SEITENAUSZUG
########################################

0 Rechtsentwicklung
Rz. 1
Die Norm wurde durch das Gesetz zur Verbesserung der Handlungsfähigkeit der Selbstverwaltung der Spitzenorganisationen in der gesetzlichen Krankenversicherung sowie zur Stärkung der über sie geführten Aufsicht (GKV-Selbstverwaltungsstärkungsgesetz) v. 21.2.2017 (BGBl. I S. 265) mit Wirkung zum 1.3.2017 eingeführt. Eine Vorgängervorschrift existiert nicht.
1 Allgemeines
Rz. 2
Die Aufsichtsbehörde des Spitzenverband Bund der Krankenkassen (GKV-Spitzenverband) kann im Wege der Ersatzvornahme die Geschäfte des GKV-Spitzenverbandes selbst führen oder dafür einen Beauftragten bestellen. Dem Beauftragten können dabei die Befugnisse eines oder mehrerer Organe des Spitzenverbandes ganz oder teilweise übertragen werden. Der Eingriff ist möglich, solange und soweit die Wahlen des Verwaltungsrates und des Vorstands des Spitzenverbandes nicht zustande kommen, der Verwaltungsrat oder der Vorstand sich weigert, seine Geschäfte zu führen, oder der Verwaltungsrat oder der Vorstand die Funktionsfähigkeit des GKV-Spitzenverbandes gefährdet. Aufsichtsbehörde ist das Bundesministerium für Gesundheit (§ 217d Abs. 1 Satz 1). Nimmt der GKV-Spitzenverband seine Aufgaben nach § 217f Abs. 3 wahr, untersteht er der Aufsicht des Bundesministeriums für Arbeit und Soziales. Die Aufsicht in der Funktion als Verbindungsstelle nach § 219a wird vom Bundesministerium für Gesundheit im Einvernehmen mit dem Bundesministerium für Arbeit und Soziales ausgeübt (§ 217d Abs. 1 Satz 2).

########################################

GESTELLTE AUFGABE
Zu welchem Datum wurde die Norm laut dem Seitenauszug wirksam eingeführt? Das Material spielt hierfür keine Rolle.

Datensätze aus einer Datenquelle
########################################

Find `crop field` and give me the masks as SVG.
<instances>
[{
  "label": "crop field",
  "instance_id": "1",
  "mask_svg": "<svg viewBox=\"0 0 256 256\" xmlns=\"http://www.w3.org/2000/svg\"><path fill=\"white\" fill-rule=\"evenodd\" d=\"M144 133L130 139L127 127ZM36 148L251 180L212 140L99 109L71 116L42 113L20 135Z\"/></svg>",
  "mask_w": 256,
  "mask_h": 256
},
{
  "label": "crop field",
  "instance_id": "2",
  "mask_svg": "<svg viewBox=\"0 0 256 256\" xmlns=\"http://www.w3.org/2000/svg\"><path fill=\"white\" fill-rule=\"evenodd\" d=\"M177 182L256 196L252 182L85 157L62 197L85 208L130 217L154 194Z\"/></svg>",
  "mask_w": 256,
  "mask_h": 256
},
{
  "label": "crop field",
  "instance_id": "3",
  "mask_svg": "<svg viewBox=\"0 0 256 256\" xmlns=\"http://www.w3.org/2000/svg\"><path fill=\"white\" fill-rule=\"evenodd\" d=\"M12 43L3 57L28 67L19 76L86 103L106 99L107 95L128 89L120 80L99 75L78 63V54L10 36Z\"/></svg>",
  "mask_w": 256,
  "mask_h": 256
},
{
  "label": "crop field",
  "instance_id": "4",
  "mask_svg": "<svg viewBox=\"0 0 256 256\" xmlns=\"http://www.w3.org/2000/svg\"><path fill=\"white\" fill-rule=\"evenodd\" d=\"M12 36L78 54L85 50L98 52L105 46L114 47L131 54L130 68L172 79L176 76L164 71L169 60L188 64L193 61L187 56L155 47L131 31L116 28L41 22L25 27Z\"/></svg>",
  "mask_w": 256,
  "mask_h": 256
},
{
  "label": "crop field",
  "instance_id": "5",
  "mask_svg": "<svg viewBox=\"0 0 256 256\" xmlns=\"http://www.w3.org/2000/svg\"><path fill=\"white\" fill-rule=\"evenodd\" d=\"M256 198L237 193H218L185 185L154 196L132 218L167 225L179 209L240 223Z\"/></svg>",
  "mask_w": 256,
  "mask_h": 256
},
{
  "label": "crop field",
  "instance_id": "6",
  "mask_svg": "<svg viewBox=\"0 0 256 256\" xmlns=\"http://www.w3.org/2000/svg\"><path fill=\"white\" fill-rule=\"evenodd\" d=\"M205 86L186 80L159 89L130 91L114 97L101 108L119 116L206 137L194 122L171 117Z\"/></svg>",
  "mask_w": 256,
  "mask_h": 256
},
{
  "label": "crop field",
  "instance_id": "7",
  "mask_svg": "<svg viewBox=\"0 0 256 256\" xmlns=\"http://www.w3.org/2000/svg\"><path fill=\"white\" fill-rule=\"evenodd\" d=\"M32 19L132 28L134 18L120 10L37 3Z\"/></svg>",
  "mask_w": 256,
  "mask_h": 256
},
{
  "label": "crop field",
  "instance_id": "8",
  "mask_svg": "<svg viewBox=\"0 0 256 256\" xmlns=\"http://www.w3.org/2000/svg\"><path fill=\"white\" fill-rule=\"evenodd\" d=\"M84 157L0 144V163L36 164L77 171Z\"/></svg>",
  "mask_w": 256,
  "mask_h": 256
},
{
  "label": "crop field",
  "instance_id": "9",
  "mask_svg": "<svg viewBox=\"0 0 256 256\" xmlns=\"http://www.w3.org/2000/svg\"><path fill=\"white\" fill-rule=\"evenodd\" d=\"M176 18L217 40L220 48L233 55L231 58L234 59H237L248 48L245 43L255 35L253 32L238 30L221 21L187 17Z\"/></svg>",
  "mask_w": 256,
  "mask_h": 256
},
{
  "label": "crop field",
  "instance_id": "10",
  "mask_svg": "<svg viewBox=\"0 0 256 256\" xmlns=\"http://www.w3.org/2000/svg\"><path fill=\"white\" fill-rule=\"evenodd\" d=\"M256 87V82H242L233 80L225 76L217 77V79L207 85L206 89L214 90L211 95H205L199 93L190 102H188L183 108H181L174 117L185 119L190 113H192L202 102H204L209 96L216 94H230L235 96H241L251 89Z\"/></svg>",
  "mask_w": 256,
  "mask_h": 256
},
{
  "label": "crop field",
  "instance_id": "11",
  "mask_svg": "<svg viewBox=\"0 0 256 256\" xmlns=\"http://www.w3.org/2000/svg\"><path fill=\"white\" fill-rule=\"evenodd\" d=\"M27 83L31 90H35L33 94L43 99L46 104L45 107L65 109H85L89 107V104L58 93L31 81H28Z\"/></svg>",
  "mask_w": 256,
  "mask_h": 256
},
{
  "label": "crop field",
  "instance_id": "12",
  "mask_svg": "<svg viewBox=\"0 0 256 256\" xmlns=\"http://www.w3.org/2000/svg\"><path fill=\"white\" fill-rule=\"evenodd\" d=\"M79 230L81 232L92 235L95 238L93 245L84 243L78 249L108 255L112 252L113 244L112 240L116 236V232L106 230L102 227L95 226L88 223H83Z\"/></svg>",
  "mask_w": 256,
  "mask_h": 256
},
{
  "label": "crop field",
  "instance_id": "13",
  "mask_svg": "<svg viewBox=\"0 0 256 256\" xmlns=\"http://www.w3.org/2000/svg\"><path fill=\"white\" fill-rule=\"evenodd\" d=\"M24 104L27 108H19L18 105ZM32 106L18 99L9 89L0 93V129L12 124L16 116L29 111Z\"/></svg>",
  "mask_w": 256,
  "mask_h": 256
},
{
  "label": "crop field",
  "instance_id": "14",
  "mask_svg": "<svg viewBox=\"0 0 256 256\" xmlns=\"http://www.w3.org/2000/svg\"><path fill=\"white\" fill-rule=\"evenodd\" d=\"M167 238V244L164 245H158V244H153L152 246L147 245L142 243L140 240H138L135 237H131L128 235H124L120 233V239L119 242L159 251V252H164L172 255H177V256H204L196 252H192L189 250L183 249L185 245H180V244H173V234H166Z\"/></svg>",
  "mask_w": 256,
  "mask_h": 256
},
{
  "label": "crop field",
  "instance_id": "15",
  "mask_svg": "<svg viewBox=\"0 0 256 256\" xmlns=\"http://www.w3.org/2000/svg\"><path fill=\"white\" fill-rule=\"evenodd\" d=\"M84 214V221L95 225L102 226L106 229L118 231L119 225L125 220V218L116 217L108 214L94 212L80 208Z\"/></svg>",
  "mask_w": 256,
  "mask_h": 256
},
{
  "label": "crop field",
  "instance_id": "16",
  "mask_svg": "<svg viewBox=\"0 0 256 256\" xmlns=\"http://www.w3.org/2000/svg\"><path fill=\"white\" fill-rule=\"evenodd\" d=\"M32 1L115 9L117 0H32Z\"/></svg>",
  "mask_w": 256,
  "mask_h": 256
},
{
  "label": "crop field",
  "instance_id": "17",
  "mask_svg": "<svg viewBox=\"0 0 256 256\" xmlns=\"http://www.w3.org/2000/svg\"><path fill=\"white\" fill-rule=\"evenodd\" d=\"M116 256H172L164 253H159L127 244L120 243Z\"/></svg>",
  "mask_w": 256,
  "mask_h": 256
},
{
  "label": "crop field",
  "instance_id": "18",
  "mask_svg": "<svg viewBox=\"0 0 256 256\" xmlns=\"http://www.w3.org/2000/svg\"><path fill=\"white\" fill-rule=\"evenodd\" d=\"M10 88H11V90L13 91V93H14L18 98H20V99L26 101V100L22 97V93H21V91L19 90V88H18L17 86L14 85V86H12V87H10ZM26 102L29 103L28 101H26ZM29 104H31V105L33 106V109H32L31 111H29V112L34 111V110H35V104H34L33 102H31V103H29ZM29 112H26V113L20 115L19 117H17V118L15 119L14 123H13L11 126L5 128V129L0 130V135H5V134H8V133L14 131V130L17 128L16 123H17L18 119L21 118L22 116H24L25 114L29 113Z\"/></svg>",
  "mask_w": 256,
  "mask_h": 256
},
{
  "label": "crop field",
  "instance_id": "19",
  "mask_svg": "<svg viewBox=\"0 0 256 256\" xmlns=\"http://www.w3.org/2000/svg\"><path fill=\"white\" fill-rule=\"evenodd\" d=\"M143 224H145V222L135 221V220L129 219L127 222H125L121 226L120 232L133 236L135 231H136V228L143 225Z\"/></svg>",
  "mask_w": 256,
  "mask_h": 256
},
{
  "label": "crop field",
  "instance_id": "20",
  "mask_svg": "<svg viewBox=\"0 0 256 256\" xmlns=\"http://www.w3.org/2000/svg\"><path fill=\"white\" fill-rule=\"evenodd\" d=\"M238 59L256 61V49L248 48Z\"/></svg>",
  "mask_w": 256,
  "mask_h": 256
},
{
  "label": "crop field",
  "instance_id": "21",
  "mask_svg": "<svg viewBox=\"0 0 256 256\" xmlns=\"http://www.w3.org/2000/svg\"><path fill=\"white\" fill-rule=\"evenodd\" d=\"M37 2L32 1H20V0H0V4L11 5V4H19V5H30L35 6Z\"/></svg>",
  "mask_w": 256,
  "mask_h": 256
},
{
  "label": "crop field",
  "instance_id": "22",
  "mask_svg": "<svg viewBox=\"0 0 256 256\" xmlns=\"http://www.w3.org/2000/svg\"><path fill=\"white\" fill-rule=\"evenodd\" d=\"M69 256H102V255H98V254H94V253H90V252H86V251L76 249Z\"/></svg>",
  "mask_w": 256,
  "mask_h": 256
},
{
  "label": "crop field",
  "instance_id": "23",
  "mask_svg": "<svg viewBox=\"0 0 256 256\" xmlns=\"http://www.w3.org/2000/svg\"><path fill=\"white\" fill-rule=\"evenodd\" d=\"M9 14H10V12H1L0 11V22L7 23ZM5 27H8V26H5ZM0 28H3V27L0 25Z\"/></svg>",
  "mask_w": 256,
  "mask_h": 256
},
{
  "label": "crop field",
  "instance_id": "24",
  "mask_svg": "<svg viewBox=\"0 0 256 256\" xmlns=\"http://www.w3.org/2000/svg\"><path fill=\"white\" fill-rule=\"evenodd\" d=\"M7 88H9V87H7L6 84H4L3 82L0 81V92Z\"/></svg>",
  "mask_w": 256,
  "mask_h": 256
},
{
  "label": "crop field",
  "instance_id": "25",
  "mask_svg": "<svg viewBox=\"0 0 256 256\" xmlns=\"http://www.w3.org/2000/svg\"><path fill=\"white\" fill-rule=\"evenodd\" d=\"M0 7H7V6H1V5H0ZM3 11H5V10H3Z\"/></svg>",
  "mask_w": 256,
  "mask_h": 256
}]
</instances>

########################################

LÖSUNG DER AUFGABE
Mit Wirkung zum 1.3.2017.